My soul shall make its boast in the LORD;
The humble shall hear of it and be glad.
Oh, magnify the LORD with me,
And let us exalt His name together.
I sought the LORD, and He heard me,
And delivered me from all my fears.
They looked to Him and were radiant,
And their faces were not ashamed.
This poor man cried out, and the LORD heard him,
And saved him out of all his troubles.
The angel of the LORD encamps all around those who fear Him,
And delivers them.
Oh, taste and see that the LORD is good;
Blessed is the man who trusts in Him!
Oh, fear the LORD, you His saints!
There is no want to those who fear Him.
The young lions lack and suffer hunger;
But those who seek the LORD shall not lack any good thing.

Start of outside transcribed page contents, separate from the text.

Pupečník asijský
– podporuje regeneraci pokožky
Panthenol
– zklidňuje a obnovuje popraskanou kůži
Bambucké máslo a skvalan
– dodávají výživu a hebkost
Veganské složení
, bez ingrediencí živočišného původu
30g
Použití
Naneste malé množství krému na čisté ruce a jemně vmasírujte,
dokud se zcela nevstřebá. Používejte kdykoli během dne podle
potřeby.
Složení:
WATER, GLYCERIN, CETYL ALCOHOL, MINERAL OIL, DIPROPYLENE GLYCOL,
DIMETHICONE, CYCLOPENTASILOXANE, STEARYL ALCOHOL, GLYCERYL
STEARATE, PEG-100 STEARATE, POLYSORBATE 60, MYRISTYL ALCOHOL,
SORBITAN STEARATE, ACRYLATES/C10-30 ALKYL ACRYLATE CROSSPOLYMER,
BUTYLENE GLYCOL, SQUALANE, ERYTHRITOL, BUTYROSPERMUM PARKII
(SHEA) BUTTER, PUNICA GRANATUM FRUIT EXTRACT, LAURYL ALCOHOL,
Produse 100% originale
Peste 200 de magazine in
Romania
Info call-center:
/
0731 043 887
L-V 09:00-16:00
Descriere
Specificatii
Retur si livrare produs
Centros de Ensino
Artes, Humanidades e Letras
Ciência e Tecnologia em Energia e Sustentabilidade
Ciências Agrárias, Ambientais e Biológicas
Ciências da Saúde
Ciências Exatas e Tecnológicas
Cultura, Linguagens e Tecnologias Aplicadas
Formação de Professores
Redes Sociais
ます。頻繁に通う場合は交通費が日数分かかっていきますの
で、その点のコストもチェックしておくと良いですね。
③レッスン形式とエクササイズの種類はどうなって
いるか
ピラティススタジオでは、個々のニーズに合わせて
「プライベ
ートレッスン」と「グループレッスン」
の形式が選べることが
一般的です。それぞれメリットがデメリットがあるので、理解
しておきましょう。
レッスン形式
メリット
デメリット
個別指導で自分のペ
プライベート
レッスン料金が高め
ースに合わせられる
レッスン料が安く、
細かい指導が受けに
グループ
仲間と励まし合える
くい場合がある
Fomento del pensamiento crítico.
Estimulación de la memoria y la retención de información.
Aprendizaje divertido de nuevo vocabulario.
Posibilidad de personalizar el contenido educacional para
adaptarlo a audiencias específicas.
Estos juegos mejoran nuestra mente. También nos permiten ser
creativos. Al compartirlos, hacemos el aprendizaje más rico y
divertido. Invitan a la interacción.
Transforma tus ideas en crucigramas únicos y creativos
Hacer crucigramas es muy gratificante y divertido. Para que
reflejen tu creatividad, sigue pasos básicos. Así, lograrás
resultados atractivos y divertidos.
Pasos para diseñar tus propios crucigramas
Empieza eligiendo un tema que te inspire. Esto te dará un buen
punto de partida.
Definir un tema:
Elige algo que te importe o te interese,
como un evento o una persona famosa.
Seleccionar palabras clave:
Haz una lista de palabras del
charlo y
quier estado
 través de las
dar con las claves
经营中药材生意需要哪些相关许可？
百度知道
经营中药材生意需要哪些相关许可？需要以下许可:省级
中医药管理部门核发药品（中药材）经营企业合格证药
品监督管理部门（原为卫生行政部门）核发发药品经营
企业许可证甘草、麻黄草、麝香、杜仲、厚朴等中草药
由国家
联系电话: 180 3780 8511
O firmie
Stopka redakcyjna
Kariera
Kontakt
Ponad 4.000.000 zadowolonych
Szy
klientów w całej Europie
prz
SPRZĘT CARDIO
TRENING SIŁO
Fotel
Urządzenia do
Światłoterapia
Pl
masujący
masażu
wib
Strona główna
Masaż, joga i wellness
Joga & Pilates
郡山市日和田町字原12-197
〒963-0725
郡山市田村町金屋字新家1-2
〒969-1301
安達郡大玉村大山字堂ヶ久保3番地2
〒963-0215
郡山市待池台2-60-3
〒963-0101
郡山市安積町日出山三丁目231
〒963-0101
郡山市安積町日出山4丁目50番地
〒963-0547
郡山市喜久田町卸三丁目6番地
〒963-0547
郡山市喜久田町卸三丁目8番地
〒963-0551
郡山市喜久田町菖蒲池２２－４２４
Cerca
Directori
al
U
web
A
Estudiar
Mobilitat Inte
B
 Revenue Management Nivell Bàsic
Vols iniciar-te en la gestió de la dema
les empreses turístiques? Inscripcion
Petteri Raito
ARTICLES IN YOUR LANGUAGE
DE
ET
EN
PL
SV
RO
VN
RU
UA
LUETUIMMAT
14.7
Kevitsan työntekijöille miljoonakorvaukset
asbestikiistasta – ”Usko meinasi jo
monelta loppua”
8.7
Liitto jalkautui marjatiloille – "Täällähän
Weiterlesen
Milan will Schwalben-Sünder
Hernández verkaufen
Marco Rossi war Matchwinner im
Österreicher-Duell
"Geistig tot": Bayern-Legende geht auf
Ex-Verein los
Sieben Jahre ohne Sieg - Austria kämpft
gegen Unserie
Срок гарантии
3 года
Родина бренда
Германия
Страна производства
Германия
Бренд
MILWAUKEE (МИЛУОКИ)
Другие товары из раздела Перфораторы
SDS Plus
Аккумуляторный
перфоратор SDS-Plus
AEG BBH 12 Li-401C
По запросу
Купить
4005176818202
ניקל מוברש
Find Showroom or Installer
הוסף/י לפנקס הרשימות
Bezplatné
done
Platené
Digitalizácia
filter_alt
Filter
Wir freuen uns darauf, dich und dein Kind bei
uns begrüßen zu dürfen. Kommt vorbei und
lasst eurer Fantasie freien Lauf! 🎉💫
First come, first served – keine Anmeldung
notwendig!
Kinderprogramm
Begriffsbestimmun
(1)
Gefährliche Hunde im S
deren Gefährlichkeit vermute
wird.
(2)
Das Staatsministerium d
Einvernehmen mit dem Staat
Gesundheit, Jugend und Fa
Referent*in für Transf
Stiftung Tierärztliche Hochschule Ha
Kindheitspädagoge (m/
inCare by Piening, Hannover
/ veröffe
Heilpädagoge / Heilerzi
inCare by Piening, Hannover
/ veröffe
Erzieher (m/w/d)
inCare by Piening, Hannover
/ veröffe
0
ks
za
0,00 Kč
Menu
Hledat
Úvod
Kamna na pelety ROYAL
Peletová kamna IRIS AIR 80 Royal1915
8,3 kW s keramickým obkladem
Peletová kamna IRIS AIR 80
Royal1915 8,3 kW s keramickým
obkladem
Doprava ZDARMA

Come, you children, listen to me;
I will teach you the fear of the LORD.
Who is the man who desires life,
And loves many days, that he may see good?
Keep your tongue from evil,
And your lips from speaking deceit.
Depart from evil and do good;
Seek peace and pursue it.
The eyes of the LORD are on the righteous,
And His ears are open to their cry.
The face of the LORD is against those who do evil,
To cut off the remembrance of them from the earth.
The righteous cry out, and the LORD hears,
And delivers them out of all their troubles.
The LORD is near to those who have a broken heart,
And saves such as have a contrite spirit.
Many are the afflictions of the righteous,
But the LORD delivers him out of them all.
He guards all his bones;
Not one of them is broken.
Evil shall slay the wicked,
And those who hate the righteous shall be condemned.
The LORD redeems the soul of His servants,
And none of those who trust in Him shall be condemned.